Common causes include osteoarthritis, rheumatoid arthritis, post-traumatic arthritis, pregnancy, collagen vascular disease
Signs and Symptoms
Most patients complain of localized pain around the low back and upper leg that radiates into the posterior buttocks and groin, but not below the knee. It is usually made worse by activity and improved with rest and heat. It is usually constant and aching. Below are some specific physical exam test that can aid your physician in diagnosing this condition:
- Gaenslen Test – This pain provocation test applies torsion to the joint. With one hip flexed onto the abdomen, the other leg is allowed to dangle off the edge of the table. Pressure should then be directed downward on the leg in order to achieve hip extension and stress the sacroiliac joint.
- Iliac Gapping Test – Distraction can be performed to the anterior sacroiliac ligaments by applying pressure to the anterior superior iliac spine.
- Iliac Compression Test – Apply compression to the joint with the patient lying on his or her side. Pressure is applied downward to the uppermost iliac crest.

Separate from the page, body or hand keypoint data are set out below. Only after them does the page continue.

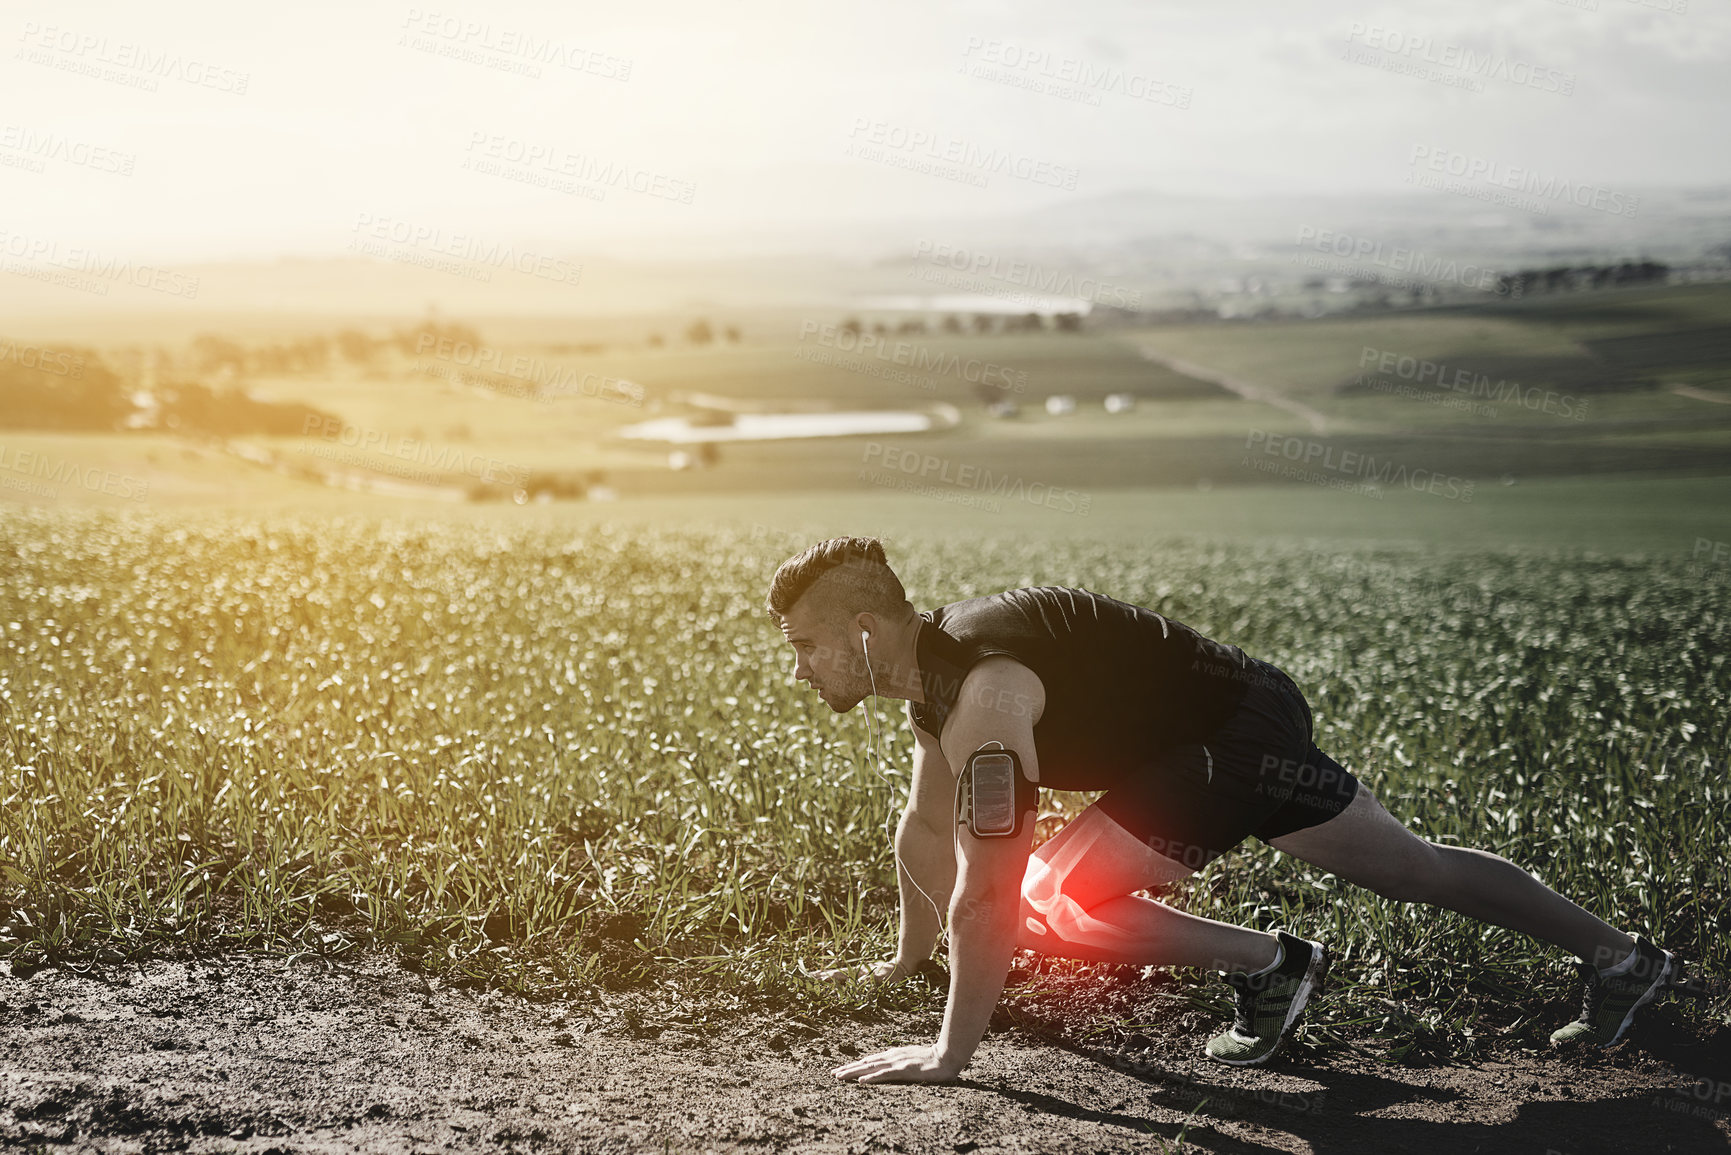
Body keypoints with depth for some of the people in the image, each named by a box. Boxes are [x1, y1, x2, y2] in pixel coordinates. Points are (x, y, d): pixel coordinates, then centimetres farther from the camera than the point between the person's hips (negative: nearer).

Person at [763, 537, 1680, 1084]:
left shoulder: (983, 694, -28)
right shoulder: (929, 667, 3)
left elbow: (985, 891, -31)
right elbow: (927, 825, 19)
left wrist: (949, 1055, -27)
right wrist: (905, 960, 28)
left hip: (1240, 730, -9)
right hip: (1211, 730, 9)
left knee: (1049, 905, -17)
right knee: (1415, 868, 20)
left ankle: (1269, 964, -1)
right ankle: (1621, 957, 32)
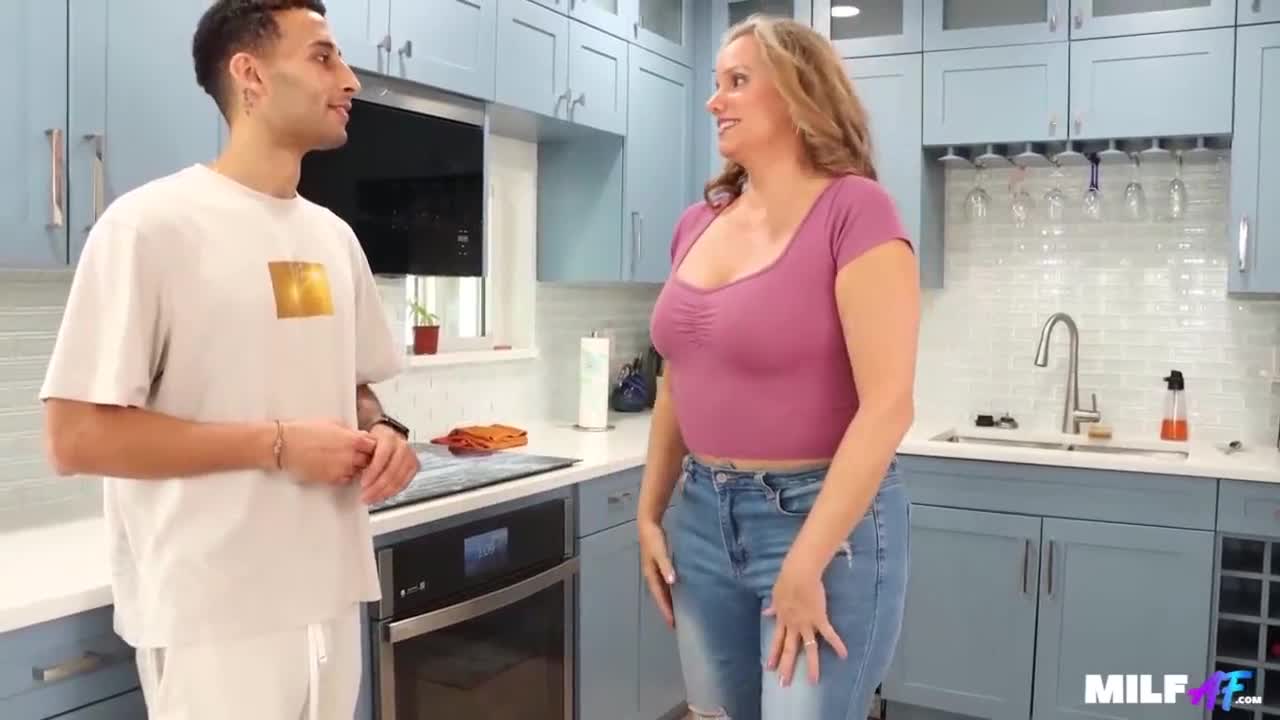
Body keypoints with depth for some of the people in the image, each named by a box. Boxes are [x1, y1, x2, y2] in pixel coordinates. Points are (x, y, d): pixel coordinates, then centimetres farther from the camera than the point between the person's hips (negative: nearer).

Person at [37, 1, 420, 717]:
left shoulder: (334, 235, 8)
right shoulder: (151, 224, -13)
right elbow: (76, 436, -15)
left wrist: (384, 432, -5)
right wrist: (279, 443, -18)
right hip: (216, 621, -6)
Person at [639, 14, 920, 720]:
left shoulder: (854, 210, -13)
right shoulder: (698, 222, 6)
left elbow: (888, 405, -19)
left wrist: (806, 564, -18)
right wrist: (650, 513, 10)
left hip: (824, 518, -6)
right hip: (703, 514, 6)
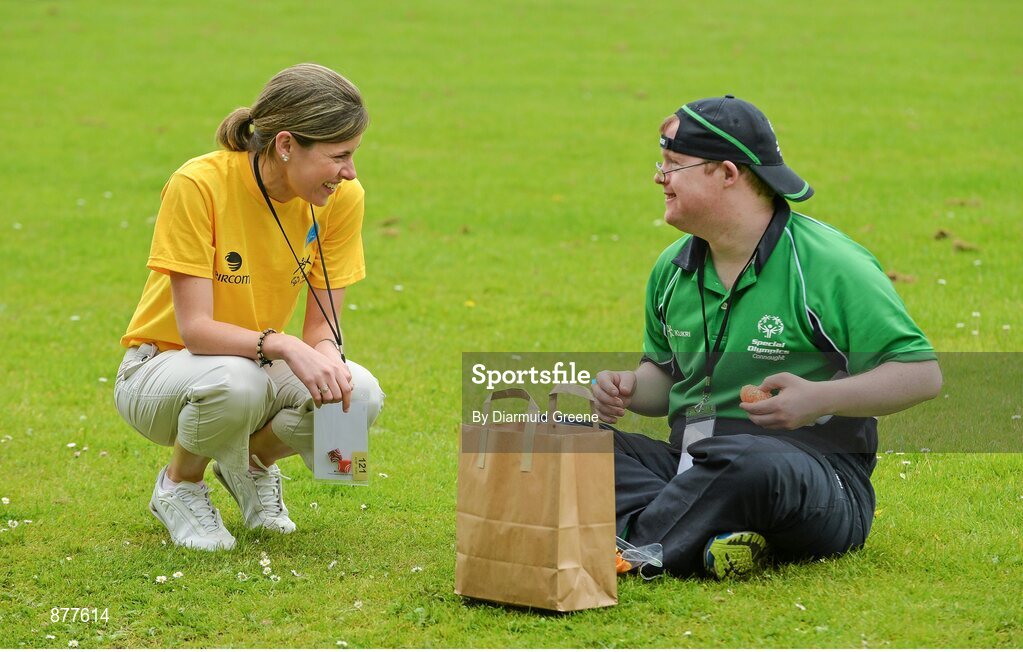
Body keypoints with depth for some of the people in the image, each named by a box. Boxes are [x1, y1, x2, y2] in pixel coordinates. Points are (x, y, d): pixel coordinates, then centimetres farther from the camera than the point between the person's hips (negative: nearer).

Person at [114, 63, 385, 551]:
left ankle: (252, 460, 7)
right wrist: (284, 346, -42)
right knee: (234, 381, -39)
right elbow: (195, 328, -27)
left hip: (261, 367, 4)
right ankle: (178, 485, -4)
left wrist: (327, 359, -31)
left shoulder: (342, 199, -12)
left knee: (361, 395, -26)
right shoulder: (198, 185, -26)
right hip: (159, 371, -4)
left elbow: (322, 326, -7)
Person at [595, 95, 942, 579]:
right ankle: (712, 536, -34)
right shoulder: (674, 269, 13)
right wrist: (631, 390, 3)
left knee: (748, 462, -42)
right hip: (691, 466, 7)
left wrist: (819, 399, -24)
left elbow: (922, 374, -10)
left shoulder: (830, 265, -8)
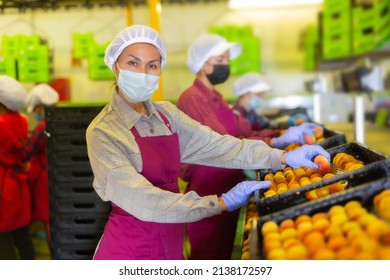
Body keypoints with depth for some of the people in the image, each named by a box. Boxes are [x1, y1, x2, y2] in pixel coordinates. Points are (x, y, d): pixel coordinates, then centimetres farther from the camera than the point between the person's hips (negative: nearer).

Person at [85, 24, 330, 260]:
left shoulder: (166, 114, 2)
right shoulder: (103, 131, -17)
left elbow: (214, 145, -6)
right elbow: (142, 201, -24)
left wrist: (282, 157, -14)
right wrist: (222, 203, -25)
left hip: (171, 243, 6)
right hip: (131, 251, -6)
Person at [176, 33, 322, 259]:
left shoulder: (215, 97, 15)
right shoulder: (193, 98, -15)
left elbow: (244, 132, 8)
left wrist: (283, 133, -3)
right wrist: (276, 142, -27)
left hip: (227, 191, 9)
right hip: (208, 196, -9)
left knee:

- FABER or Patrick Test – To identify if pain may come from the sacroiliac joint during flexion, abduction, and external rotation, the clinician externally rotates the hip while the patient lies supine. Then, downward pressure is applied to the medial knee stressing both the hip and sacroiliac joint.
- Plain X-rays may initially be obtained to rule out fractures and occult causes such as tumors
- The current “Gold Standard” for diagnosis of sacroiliac joint dysfunction emanating within the joint is sacroiliac joint injection confirmed under fluoroscopy or CT-guidance using a local anesthetic solution. The diagnosis is confirmed when the patient reports a significant change in relief from pain and the diagnostic injection is performed on 2 separate visits
- A multimodal approach should be employed including a combination of NSAIDs and physical therapy
- Application of Heat and Cold may be beneficial
- For patients who do not respond to initial conservative treatment in one to two weeks, injection of the SI joint with local anesthetic and a long acting steroid can be very effective
- For patients who only get short-term relief from SI joint Steroid injections, long term relief may be achieved by lateral branch denervation of the L4 through S3 lateral branch nerves using radiofrequency ablation. This is an outpatient procedure, done with fluoroscopy that usually takes 30 minutes, usually performed by an interventional pain specialist.